It is expected that the Democrats are going to propose increased spending. Frankly, the Democratic fiscal agenda has never sat well with me, but lately I've been growing concerned about the Republican plan.
Tax cuts have become a litmus test within the Republican party. If you want to run, you have to pledge yourself to never raising taxes. Tax cuts aren't a bad thing, nor am I attempting to imply that they are; however, the arguments that Republicans have continually used to justify their pursuit of endless tax cuts are not sound.
For instance, often times you will hear that tax cuts pay for themselves. President Bush has even said: "You cut taxes and the tax revenues increase." This is simply not true, nor close to being true. Nominal revenue declined for three consecutive years (2001, '02, and '03) after the first round of the Bush cuts: this is the first time that has happened since WWII. Furthermore, the Joint Committee on Taxation estimated that the 2001 tax cuts reduced government revenue by $552.5 billion from 2001-2006. The 2003 cuts also added to that reduction.
The macroeconomic effect of any tax cut will not produce enough growth to pay for the revenue lost. Douglas Holtz-Eakin, who is currently McCain's lead economic adviser, was really the first CBO director to do dynamic scoring of tax cuts. He reported that a 10 percent cut in income tax rates would:
... offset between 1 percent and 22 percent of the revenue loss from the tax cut over the first five years and add as much as 5 percent to that loss or offset as much as 32 percent of it over the second five years.
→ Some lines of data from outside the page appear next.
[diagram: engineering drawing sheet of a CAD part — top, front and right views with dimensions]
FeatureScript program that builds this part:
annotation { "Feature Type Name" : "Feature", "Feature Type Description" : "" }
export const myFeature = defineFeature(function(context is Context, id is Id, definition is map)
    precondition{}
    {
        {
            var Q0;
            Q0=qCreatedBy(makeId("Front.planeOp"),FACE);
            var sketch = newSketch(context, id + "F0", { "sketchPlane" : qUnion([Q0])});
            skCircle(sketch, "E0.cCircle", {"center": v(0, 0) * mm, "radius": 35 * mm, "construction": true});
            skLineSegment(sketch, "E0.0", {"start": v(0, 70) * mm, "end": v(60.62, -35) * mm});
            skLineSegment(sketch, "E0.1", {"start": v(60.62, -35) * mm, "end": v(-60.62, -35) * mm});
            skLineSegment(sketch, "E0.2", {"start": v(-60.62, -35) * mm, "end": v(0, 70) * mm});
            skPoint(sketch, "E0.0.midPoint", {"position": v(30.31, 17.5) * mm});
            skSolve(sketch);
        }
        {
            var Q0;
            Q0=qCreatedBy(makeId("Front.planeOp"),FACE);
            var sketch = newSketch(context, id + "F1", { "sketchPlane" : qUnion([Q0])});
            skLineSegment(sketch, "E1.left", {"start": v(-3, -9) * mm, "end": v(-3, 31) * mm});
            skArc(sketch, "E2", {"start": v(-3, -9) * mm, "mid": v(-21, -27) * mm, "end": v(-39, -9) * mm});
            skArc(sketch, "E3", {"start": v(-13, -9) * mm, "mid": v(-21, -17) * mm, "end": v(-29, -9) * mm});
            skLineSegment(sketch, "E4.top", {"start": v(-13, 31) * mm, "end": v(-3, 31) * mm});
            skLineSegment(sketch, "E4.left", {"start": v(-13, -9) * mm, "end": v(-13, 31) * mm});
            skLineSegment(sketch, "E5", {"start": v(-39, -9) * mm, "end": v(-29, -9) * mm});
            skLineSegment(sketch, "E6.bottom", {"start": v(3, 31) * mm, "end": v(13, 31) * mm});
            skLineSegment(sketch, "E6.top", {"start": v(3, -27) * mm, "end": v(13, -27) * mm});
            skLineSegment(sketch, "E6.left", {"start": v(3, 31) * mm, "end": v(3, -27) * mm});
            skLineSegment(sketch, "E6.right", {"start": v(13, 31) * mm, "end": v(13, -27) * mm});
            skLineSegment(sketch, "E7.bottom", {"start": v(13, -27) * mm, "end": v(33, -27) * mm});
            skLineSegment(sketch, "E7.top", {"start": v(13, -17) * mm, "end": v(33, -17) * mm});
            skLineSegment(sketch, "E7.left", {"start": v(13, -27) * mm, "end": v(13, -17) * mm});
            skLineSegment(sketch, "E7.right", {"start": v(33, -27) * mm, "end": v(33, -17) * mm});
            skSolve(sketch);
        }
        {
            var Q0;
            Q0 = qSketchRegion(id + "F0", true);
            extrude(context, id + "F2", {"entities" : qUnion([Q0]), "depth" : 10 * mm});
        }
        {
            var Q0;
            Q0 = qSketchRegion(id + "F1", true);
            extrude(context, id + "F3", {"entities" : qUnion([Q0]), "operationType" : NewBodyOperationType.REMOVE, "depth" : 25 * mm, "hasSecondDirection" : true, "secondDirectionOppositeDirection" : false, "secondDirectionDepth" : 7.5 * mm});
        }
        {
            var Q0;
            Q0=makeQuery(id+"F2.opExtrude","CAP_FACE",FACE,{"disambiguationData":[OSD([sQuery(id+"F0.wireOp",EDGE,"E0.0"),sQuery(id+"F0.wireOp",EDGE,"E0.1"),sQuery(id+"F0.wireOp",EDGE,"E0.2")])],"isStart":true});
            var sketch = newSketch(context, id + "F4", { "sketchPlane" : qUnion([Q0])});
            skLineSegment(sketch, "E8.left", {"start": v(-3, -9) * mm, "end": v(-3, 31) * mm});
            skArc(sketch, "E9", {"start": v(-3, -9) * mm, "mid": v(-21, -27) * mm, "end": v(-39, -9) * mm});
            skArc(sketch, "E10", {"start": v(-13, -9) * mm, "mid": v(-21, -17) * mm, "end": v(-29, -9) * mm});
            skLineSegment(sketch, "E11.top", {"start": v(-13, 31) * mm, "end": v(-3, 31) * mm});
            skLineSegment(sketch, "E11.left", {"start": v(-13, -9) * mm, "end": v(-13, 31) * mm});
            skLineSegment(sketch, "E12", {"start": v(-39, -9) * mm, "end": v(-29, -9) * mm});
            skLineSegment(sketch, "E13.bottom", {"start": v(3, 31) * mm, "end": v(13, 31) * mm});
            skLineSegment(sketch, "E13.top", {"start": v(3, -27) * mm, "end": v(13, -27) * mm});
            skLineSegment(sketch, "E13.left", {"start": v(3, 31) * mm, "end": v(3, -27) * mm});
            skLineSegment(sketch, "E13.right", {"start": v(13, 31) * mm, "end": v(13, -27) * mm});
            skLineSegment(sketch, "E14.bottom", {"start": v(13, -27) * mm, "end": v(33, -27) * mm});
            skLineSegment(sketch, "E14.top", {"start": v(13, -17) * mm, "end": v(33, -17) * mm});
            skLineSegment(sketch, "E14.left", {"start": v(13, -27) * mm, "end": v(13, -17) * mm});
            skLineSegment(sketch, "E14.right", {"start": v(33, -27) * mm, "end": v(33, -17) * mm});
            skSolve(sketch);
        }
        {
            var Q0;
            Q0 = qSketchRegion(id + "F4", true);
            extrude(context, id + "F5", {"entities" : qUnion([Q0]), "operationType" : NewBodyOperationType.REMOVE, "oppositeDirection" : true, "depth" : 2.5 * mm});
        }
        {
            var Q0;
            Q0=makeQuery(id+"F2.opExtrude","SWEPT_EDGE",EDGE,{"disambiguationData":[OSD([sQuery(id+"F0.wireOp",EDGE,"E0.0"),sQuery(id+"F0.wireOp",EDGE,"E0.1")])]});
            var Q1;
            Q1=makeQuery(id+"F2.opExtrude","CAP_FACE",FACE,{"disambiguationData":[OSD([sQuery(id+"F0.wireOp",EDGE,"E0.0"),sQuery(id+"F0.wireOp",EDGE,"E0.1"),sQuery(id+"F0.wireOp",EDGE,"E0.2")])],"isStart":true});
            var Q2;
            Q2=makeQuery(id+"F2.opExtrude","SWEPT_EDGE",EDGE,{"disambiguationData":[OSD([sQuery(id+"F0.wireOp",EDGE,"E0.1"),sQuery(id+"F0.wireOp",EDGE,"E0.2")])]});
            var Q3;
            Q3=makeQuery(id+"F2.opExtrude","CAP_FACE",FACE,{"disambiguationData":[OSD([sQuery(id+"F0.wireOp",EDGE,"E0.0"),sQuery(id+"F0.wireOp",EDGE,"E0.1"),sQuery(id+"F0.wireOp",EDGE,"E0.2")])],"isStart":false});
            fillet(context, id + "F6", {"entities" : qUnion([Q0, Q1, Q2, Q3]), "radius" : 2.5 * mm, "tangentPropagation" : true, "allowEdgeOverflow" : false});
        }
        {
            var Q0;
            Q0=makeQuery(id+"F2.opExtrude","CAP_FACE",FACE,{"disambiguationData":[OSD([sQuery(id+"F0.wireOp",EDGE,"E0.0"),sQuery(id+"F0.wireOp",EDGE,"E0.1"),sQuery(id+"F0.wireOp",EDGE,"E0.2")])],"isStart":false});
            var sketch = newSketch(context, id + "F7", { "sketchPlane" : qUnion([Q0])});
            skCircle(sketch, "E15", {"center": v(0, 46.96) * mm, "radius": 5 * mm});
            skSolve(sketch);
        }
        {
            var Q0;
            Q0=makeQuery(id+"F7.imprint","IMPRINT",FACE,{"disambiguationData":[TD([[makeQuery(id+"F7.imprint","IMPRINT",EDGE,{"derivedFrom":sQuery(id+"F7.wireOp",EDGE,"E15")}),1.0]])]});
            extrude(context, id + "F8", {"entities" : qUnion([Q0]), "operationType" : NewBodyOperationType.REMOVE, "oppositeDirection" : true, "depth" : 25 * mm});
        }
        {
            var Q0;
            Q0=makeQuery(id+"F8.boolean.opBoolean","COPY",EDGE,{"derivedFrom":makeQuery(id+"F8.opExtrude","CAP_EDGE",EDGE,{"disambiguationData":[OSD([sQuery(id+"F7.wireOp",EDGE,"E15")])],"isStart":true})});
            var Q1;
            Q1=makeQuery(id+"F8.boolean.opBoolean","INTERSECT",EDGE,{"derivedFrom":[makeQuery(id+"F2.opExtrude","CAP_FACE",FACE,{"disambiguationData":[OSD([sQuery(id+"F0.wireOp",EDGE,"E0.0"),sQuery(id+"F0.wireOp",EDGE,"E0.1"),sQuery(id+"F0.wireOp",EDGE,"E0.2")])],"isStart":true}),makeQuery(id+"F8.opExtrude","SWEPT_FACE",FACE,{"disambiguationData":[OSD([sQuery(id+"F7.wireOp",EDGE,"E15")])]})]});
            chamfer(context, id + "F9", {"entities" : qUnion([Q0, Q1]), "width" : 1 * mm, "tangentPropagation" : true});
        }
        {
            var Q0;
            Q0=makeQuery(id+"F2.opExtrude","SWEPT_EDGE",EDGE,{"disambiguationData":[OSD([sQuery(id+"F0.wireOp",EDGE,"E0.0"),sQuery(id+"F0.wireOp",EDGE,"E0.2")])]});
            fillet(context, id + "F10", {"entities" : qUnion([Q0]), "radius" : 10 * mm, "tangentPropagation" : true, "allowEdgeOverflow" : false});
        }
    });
Different tax cuts have different reactions and not all tax cuts are created equal. Some provide more bang for the buck. For instance, a cut in the capital gains rate will spark an increase in short-term revenue because people can choose when they take their gain realizations. Over the long-term though, such a cut does not produce any increased revenue. It is just a short-term spike.
A second popular argument is that tax cuts are needed to "starve the beast." By cutting revenue and producing larger deficits, the government will be forced to lower its spending. Doesn't this sound great in theory? History does not support this idea. If anything, the tax cuts are simply followed by tax increases, and government's hand is not forced to cut spending. Even further proving the point is the recent fiscal track record of Republicans. They enacted Medicare Part D (a significant entitlement increase) and huge increases in both domestic and defense discretionary spending. One thing Congressional Republicans have gotten very wrong is their argument that tax cuts should not have to be paid for with pay-as-you-go rules ("PAYGO"). If Republicans truly believe in "starving the beast," they would fight for these tax cuts to be paid for because PAYGO forces a budget neutral offset--a spending cut. This would be a good thing.
Instead of make the difficult spending choices, tax cuts have been presented as a way to have it all. They have become political handouts for reelection. Using them as political tools instead of strategic economic tools has caused the Republicans to grow fiscally irresponsible.
Targeted taxes cuts can certainly have an economic growth in the short-term. That is not what is being disputed: selling tax cuts as a cure all is. As this blog has noted before, the size of government should and can decrease. By decreasing the size of the government, it is possible to produce an environment where permanent tax relief can exist because there is simply less to pay for. Instead of running large deficits which detrimentally effect our economic future, the government needs to get its house in order. Being fiscally conservative is no easy task, but it will pay in the long run.